═══ RECORDS FOR THE EXERCISE
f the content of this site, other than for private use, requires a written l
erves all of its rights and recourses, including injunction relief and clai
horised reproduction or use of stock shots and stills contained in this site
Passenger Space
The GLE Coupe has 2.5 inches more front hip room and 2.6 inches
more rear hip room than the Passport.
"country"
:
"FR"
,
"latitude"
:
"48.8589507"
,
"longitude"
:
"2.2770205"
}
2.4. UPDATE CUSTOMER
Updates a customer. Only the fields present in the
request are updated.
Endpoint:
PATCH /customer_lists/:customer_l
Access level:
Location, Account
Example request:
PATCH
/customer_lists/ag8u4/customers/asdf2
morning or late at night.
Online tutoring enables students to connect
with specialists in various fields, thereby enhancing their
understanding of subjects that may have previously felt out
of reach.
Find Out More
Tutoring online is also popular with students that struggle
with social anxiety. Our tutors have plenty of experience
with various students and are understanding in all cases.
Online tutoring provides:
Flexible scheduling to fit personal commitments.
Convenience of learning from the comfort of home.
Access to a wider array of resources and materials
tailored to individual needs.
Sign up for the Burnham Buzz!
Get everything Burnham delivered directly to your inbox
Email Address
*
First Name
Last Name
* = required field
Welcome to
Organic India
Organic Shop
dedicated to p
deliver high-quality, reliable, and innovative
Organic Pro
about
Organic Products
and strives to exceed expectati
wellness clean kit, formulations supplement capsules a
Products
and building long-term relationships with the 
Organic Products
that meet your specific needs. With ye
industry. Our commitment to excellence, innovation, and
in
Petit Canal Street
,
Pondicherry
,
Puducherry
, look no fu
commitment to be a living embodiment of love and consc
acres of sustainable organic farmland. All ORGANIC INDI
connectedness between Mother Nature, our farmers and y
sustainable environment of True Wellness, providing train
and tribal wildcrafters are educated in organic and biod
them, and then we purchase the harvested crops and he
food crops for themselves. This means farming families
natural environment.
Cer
══════
● **DIRECTIONS**: Lines from the one with "and tribal wildcrafters" through the last line of the listing above: return these exactly, and nothing else.

● **OUTPUT OF THE EXERCISE**:
and tribal wildcrafters are educated in organic and biod
them, and then we purchase the harvested crops and he
food crops for themselves. This means farming families
natural environment.
Cer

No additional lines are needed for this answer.